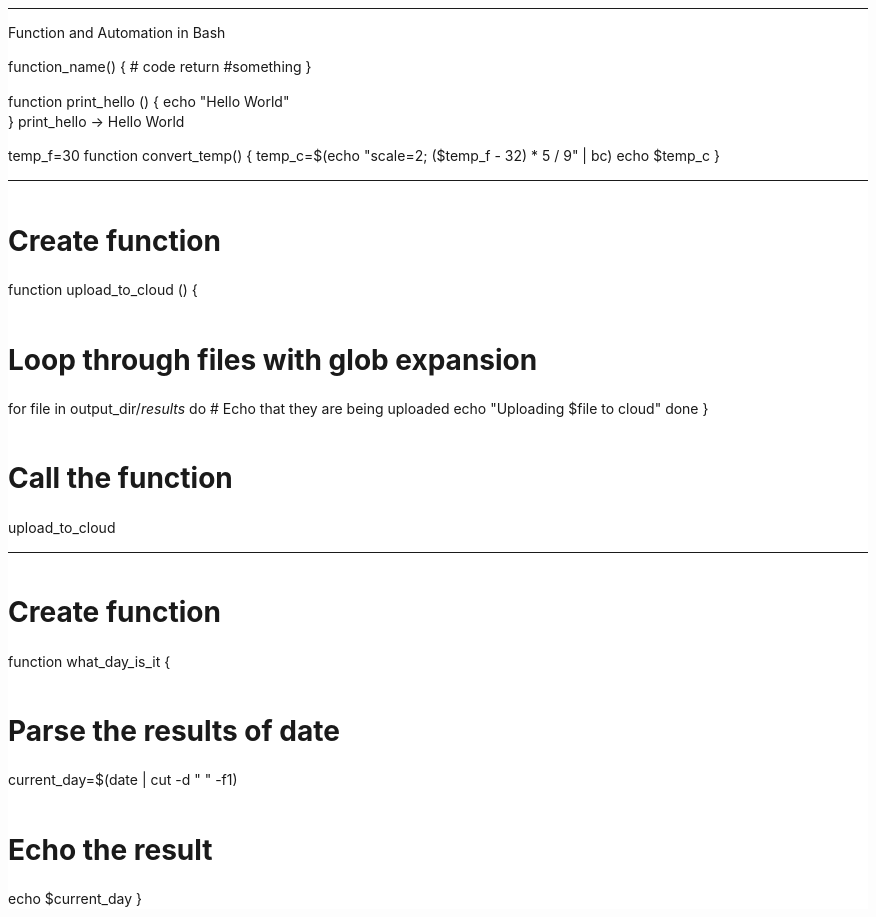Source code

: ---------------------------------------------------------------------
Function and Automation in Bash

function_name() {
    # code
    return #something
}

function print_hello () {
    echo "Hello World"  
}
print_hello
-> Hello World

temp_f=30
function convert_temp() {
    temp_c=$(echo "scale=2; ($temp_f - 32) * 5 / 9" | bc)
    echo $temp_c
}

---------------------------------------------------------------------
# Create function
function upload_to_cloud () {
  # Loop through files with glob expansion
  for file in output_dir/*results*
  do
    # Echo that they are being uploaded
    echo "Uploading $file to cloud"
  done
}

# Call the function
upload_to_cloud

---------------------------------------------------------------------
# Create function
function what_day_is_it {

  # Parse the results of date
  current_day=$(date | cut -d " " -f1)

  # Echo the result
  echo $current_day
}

---

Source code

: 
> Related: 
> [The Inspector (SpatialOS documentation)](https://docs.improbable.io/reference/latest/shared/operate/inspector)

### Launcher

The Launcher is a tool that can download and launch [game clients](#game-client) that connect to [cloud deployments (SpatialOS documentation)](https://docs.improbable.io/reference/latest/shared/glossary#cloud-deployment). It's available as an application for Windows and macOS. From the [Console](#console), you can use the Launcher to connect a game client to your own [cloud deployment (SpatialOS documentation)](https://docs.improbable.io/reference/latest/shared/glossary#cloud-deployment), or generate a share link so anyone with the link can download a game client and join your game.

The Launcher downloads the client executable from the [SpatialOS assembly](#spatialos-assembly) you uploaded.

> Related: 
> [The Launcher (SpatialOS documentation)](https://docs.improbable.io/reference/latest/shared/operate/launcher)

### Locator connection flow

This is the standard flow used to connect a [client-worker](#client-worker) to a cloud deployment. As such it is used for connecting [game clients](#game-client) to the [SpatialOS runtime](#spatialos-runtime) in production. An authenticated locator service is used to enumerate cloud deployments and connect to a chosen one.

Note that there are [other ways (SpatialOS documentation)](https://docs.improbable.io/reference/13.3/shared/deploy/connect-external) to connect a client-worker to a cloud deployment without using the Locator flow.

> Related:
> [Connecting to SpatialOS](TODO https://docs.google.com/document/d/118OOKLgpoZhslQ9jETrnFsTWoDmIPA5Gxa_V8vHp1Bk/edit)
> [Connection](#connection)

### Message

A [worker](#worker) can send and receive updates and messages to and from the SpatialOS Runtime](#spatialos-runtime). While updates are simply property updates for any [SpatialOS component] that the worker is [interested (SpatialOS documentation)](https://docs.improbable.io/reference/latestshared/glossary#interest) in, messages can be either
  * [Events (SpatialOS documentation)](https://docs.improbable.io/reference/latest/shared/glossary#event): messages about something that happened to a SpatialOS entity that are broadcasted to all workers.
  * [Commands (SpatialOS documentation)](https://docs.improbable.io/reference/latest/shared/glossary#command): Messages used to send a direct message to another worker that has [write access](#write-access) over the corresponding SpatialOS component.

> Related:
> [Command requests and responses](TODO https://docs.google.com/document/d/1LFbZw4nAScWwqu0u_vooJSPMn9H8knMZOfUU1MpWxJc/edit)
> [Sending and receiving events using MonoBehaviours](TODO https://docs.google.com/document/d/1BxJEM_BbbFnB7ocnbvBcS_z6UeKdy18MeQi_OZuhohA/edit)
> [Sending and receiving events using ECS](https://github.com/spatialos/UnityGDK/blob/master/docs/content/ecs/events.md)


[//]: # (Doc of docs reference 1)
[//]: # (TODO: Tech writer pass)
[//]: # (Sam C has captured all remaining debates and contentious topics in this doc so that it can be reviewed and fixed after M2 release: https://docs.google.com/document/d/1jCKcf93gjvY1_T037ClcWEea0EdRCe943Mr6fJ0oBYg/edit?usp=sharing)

* [Work to complete] Locate each line in the items above that contains the string "results", and copy those lines.

* [Answer below]
  for file in output_dir/*results*
  # Parse the results of date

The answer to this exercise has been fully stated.